━━━ Provided records ━━━
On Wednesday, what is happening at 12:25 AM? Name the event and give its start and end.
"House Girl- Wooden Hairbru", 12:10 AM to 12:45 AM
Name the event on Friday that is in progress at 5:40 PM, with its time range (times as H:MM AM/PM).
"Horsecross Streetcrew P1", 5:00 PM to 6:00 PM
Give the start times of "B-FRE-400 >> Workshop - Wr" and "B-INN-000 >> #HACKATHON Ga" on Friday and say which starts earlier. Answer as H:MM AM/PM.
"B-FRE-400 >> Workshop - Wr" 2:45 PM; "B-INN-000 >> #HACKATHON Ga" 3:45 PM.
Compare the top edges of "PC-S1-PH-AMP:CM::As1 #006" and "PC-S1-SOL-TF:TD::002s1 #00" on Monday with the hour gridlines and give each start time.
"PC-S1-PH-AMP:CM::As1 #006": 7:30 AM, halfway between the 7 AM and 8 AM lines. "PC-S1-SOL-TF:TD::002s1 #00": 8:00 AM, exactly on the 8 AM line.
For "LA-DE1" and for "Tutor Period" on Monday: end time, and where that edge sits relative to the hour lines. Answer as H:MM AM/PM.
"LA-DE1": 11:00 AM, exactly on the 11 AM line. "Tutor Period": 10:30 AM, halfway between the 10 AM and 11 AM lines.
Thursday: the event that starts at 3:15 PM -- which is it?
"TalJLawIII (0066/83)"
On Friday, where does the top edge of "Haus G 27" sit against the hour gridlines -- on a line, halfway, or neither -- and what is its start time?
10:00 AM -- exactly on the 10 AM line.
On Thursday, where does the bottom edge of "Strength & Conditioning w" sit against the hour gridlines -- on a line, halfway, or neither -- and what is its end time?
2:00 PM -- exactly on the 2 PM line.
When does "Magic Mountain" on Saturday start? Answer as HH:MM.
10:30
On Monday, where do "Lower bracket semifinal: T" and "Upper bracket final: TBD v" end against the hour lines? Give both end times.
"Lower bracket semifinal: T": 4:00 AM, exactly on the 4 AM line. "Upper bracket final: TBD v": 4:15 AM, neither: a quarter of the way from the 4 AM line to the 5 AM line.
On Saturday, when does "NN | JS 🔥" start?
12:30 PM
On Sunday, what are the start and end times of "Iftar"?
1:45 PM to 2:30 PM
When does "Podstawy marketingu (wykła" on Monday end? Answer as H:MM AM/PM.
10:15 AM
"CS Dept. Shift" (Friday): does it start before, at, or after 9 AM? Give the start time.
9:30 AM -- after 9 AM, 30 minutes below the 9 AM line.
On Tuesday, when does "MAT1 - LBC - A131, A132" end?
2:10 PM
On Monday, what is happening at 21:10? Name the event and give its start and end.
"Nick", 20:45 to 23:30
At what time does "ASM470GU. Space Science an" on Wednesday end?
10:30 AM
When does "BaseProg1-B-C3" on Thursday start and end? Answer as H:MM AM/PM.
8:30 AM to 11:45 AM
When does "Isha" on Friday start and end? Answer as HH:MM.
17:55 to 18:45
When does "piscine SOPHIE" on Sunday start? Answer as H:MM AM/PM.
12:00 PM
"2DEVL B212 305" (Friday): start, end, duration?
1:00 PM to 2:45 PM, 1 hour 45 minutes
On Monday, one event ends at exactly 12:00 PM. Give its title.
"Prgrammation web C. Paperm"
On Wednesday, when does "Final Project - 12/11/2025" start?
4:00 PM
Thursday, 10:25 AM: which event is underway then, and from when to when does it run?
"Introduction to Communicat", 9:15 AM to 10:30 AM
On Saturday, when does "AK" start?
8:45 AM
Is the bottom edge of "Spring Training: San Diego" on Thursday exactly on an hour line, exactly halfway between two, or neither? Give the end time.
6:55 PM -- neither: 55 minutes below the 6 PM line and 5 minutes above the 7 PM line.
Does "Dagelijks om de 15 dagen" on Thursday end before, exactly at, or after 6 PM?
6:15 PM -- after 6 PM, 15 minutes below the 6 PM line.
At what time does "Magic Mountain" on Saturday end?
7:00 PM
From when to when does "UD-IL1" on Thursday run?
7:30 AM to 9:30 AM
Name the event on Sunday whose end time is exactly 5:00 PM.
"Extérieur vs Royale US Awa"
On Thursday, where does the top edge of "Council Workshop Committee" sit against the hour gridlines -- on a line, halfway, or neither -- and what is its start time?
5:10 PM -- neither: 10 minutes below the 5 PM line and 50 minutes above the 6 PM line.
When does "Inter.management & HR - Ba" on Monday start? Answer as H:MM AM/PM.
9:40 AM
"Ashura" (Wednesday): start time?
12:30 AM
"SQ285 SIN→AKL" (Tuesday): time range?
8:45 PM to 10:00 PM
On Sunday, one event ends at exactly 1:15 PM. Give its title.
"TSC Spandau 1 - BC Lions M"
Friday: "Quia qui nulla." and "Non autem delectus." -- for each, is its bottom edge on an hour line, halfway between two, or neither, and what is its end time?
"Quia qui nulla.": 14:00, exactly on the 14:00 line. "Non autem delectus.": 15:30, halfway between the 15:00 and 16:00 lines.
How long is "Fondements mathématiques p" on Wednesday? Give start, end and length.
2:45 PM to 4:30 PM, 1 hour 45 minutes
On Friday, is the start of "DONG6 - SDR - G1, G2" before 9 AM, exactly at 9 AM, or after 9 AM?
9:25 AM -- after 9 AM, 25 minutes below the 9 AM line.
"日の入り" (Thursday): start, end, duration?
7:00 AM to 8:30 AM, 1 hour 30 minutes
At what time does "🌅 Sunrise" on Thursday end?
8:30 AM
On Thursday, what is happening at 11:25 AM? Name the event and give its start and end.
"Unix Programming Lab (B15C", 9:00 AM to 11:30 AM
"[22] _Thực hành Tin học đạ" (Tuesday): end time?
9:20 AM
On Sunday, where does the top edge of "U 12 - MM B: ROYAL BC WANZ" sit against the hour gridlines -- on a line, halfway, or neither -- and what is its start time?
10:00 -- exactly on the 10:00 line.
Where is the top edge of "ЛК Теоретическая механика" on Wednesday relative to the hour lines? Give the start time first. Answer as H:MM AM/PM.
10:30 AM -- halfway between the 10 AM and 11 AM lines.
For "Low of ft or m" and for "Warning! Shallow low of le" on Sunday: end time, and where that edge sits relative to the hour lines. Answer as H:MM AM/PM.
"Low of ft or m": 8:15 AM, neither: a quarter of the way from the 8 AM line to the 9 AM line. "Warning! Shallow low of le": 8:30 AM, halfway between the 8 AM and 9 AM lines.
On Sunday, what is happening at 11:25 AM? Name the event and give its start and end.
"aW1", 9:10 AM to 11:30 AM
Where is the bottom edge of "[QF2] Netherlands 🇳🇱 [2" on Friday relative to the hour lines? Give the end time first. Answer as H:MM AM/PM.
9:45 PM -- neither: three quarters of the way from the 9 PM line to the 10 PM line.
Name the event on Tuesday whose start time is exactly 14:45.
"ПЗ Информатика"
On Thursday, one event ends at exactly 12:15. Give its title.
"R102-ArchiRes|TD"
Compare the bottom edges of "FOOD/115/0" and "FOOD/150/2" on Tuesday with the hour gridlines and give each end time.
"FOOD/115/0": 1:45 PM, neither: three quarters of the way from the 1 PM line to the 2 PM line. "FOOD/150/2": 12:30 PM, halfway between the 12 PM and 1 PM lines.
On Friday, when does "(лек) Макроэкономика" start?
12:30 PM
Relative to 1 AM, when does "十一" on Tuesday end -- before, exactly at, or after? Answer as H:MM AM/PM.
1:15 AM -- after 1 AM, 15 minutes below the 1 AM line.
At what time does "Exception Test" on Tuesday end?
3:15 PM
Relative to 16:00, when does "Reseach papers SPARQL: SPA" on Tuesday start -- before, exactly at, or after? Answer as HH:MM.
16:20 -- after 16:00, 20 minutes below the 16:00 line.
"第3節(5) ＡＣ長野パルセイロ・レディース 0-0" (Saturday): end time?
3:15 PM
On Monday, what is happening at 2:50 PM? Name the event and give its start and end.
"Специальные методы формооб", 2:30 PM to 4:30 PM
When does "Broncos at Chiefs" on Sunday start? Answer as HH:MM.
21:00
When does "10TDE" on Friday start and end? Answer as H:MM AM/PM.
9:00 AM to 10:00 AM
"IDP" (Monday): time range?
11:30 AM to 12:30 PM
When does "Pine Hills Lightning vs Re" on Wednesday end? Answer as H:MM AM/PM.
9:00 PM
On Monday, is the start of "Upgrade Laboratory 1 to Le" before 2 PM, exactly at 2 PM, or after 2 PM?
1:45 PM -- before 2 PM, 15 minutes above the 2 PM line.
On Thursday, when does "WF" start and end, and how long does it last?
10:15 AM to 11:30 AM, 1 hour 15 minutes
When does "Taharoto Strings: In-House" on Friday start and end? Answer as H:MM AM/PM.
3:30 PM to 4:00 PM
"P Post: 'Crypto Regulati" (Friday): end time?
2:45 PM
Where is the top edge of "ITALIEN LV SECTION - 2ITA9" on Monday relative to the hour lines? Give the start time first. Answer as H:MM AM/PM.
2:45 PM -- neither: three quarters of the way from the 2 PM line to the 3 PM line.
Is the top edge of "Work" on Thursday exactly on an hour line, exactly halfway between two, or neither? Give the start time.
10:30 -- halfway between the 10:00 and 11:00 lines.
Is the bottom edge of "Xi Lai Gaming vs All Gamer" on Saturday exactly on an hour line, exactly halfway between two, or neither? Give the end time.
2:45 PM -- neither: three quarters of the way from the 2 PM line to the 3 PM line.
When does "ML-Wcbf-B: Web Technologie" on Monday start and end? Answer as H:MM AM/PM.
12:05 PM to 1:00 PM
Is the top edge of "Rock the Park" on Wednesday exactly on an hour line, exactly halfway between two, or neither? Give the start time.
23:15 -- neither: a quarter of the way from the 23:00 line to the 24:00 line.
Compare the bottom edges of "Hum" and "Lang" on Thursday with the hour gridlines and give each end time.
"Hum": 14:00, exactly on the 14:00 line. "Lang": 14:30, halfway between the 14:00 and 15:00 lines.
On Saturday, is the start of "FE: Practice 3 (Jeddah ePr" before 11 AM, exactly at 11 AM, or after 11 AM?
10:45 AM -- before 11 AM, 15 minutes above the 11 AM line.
━━━
- Brief -
Copy out, character for character, everything in the entries above from the line containing "On Tuesday, when" down to the line containing "vs Royale US", both of those lines included.

- Exercise solution -
On Tuesday, when does "MAT1 - LBC - A131, A132" end?
2:10 PM
On Monday, what is happening at 21:10? Name the event and give its start and end.
"Nick", 20:45 to 23:30
At what time does "ASM470GU. Space Science an" on Wednesday end?
10:30 AM
When does "BaseProg1-B-C3" on Thursday start and end? Answer as H:MM AM/PM.
8:30 AM to 11:45 AM
When does "Isha" on Friday start and end? Answer as HH:MM.
17:55 to 18:45
When does "piscine SOPHIE" on Sunday start? Answer as H:MM AM/PM.
12:00 PM
"2DEVL B212 305" (Friday): start, end, duration?
1:00 PM to 2:45 PM, 1 hour 45 minutes
On Monday, one event ends at exactly 12:00 PM. Give its title.
"Prgrammation web C. Paperm"
On Wednesday, when does "Final Project - 12/11/2025" start?
4:00 PM
Thursday, 10:25 AM: which event is underway then, and from when to when does it run?
"Introduction to Communicat", 9:15 AM to 10:30 AM
On Saturday, when does "AK" start?
8:45 AM
Is the bottom edge of "Spring Training: San Diego" on Thursday exactly on an hour line, exactly halfway between two, or neither? Give the end time.
6:55 PM -- neither: 55 minutes below the 6 PM line and 5 minutes above the 7 PM line.
Does "Dagelijks om de 15 dagen" on Thursday end before, exactly at, or after 6 PM?
6:15 PM -- after 6 PM, 15 minutes below the 6 PM line.
At what time does "Magic Mountain" on Saturday end?
7:00 PM
From when to when does "UD-IL1" on Thursday run?
7:30 AM to 9:30 AM
Name the event on Sunday whose end time is exactly 5:00 PM.
"Extérieur vs Royale US Awa"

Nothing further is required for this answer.